The Corner

Follow-ups

In today’s Impromptus, I have a brief item about Mexico: They have caught a drug kingpin. This is a huge, huge catch. Immediately, some people said, “Yeah, but it won’t make any difference.” And I thought of something Margaret Thatcher said: “Just rejoice at that news,” for at least a second or two.

Thatcher made her remark during the Falklands War. Britain had just retaken South Georgia. Here on the Corner, I wanted to link to a video, showing Thatcher on the evening in question: here. She tells the press, “Just rejoice at that news and congratulate our forces and the Marines.”

If you were a little Thatcher’d out, I wouldn’t blame you.
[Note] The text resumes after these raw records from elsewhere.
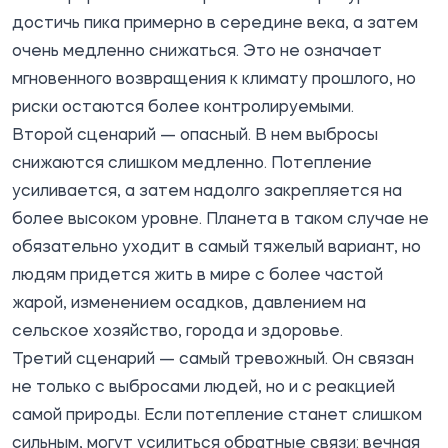
достичь пика примерно в середине века, а затем
очень медленно снижаться. Это не означает
мгновенного возвращения к климату прошлого, но
риски остаются более контролируемыми.
Второй сценарий — опасный. В нем выбросы
снижаются слишком медленно. Потепление
усиливается, а затем надолго закрепляется на
более высоком уровне. Планета в таком случае не
обязательно уходит в самый тяжелый вариант, но
людям придется жить в мире с более частой
жарой, изменением осадков, давлением на
сельское хозяйство, города и здоровье.
Третий сценарий — самый тревожный. Он связан
не только с выбросами людей, но и с реакцией
самой природы. Если потепление станет слишком
сильным, могут усилиться обратные связи: вечная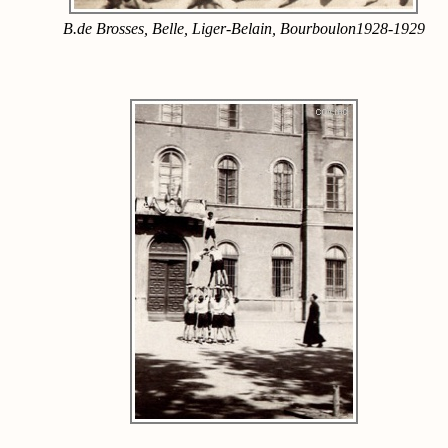
B.de Brosses, Belle, Liger-Belain, Bourboulon1928-1929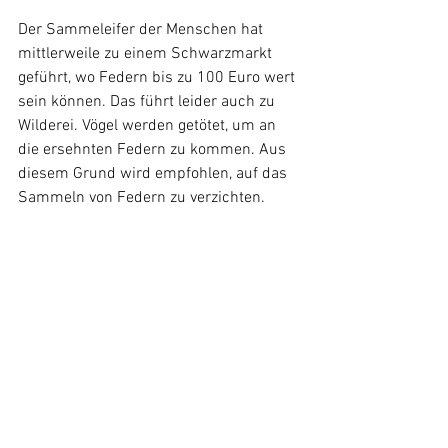
Der Sammeleifer der Menschen hat 
mittlerweile zu einem Schwarzmarkt 
geführt, wo Federn bis zu 100 Euro wert 
sein können. Das führt leider auch zu 
Wilderei. Vögel werden getötet, um an 
die ersehnten Federn zu kommen. Aus 
diesem Grund wird empfohlen, auf das 
Sammeln von Federn zu verzichten. 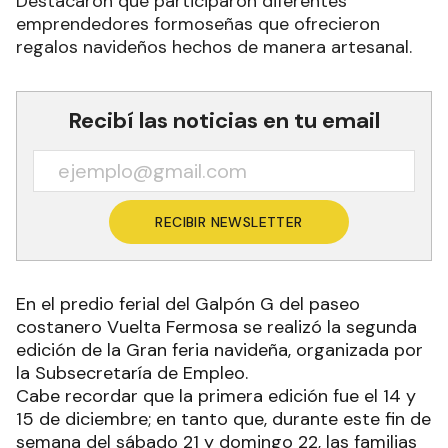
Destacaron que participaron diferentes
emprendedores formoseñas que ofrecieron
regalos navideños hechos de manera artesanal.
Recibí las noticias en tu email
RECIBIR NEWSLETTER
En el predio ferial del Galpón G del paseo
costanero Vuelta Fermosa se realizó la segunda
edición de la Gran feria navideña, organizada por
la Subsecretaría de Empleo.
Cabe recordar que la primera edición fue el 14 y
15 de diciembre; en tanto que, durante este fin de
semana del sábado 21 y domingo 22, las familias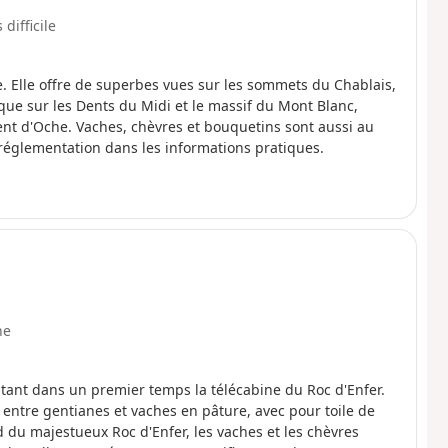
 difficile
le. Elle offre de superbes vues sur les sommets du Chablais,
que sur les Dents du Midi et le massif du Mont Blanc,
ent d'Oche. Vaches, chèvres et bouquetins sont aussi au
voir la réglementation dans les informations pratiques.
ne
tant dans un premier temps la télécabine du Roc d'Enfer.
entre gentianes et vaches en pâture, avec pour toile de
d du majestueux Roc d'Enfer, les vaches et les chèvres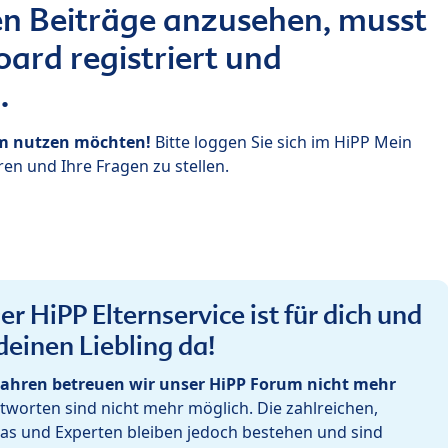
n Beiträge anzusehen, musst
ard registriert und
.
um nutzen möchten!
Bitte loggen Sie sich im HiPP Mein
en und Ihre Fragen zu stellen.
r HiPP Elternservice ist für dich und
deinen Liebling da!
ahren betreuen wir unser HiPP Forum nicht mehr
worten sind nicht mehr möglich. Die zahlreichen,
as und Experten bleiben jedoch bestehen und sind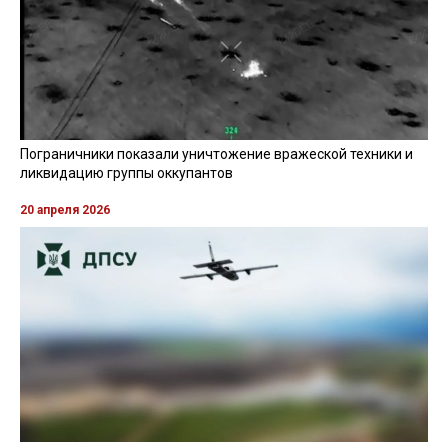
Пограничники показали уничтожение вражеской техники и
ликвидацию группы оккупантов
20 апреля 2026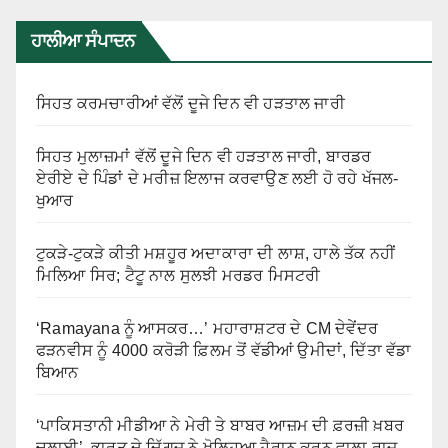
ਹਾਲੀਆ ਸੰਪਾਦਨ
ਸਿਹਤ ਕਰਮਚਾਰੀਆਂ ਵੱਲੋਂ ਦੂਜੇ ਦਿਨ ਵੀ ਹੜਤਾਲ ਜਾਰੀ
ਸਿਹਤ ਮੁਲਾਜ਼ਮਾਂ ਵੱਲੋਂ ਦੂਜੇ ਦਿਨ ਵੀ ਹੜਤਾਲ ਜਾਰੀ, ਬਾਰਡਰ
ਏਰੀਏ ਦੇ ਪਿੰਡਾਂ ਦੇ ਮਰੀਜ਼ ਇਲਾਜ ਕਰਵਾਉਣ ਲਈ ਹੋ ਰਹੇ ਖੱਜਲ-
ਖੁਆਰ
ਟੁਕੜੇ-ਟੁਕੜੇ ਕੀਤੀ ਮਸ਼ਹੂਰ ਅਦਾਕਾਰਾ ਦੀ ਲਾਸ਼, ਹਾਲੇ ਤੱਕ ਨਹੀਂ
ਮਿਲਿਆ ਸਿਰ; ਟੈਟੂ ਨਾਲ ਸੁਲਝੀ ਮਰਡਰ ਮਿਸਟਰੀ
‘Ramayana ਨੂੰ ਆਸਕਰ…’ ਮਹਾਰਾਸ਼ਟਰ ਦੇ CM ਦੇਵੇਂਦਰ
ਫੜਨਵੀਸ ਨੂੰ 4000 ਕਰੋੜੀ ਫ਼ਿਲਮ ਤੋਂ ਵੱਡੀਆਂ ਉਮੀਦਾਂ, ਦਿੱਤਾ ਵੱਡਾ
ਬਿਆਨ
‘ਪਾਕਿਸਤਾਨੀ ਮੀਡੀਆ ਨੇ ਮੇਰੀ ਤੇ ਬਾਬਰ ਆਜ਼ਮ ਦੀ ਫ਼ਰਜ਼ੀ ਖ਼ਬਰ
ਚਲਾਈ’, ਭਾਰਤ ਦੇ ਦਿੱਗਜ ਨੇ ਖੋਲ੍ਹਿਆ ਹੈਰਾਨ ਕਰਨ ਵਾਲਾ ਰਾਜ਼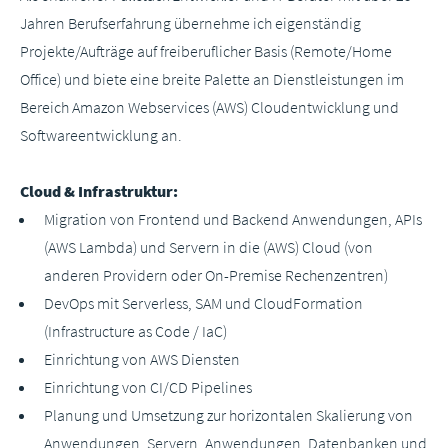
Jahren Berufserfahrung übernehme ich eigenständig
Projekte/Aufträge auf freiberuflicher Basis (Remote/Home
Office) und biete eine breite Palette an Dienstleistungen im
Bereich Amazon Webservices (AWS) Cloudentwicklung und
Softwareentwicklung an.
Cloud & Infrastruktur:
Migration von Frontend und Backend Anwendungen, APIs
(AWS Lambda) und Servern in die (AWS) Cloud (von
anderen Providern oder On-Premise Rechenzentren)
DevOps mit Serverless, SAM und CloudFormation
(Infrastructure as Code / IaC)
Einrichtung von AWS Diensten
Einrichtung von CI/CD Pipelines
Planung und Umsetzung zur horizontalen Skalierung von
Anwendungen, Servern, Anwendungen, Datenbanken und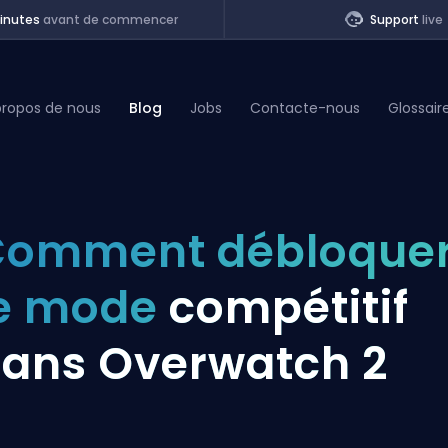
inutes
avant de commencer
Support
live
propos de nous
Blog
Jobs
Contacte-nous
Glossair
of Legends
Comment débloque
t
le mode
compétitif
ans Overwatch 2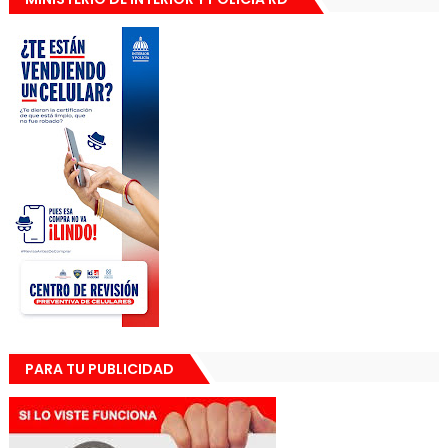
PARA TU PUBLICIDAD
We have had a lot of Thatcher since her passing. Nonetheless, she was great. I sometimes say of a very popular piece of music, “It’s not its fault it’s hackneyed.” Or, as Lorin Maazel (the conductor) once put it to me in an interview, “If you become jaded because of overexposure, the problem is yours, not the composer’s.”

One more “follow-up,” if I may: In my column, I mention a new campaign called the “Sparrow Initiative,” in which Chinese democrats, living in exile, stand up for the land rights of their countrymen at home. Millions of Chinese are evicted from their homes, so that the Party can accomplish whatever the Party has in mind. On these homes is the word “Dismantle.”

Which is what the Sparrow activists have been putting outside Chinese embassies: first in Washington, then in Ottawa. If there is such a thing as righteous vandalism, this is it.

In the time since I wrote my column, the Sparrow activists have struck again: in Australia. For a write-up, go here. What is it about the Anglosphere, by the way? On to the embassy in London, I say (if it hasn’t happened already). Maybe one day the one-party dictatorship in China will be dismantled.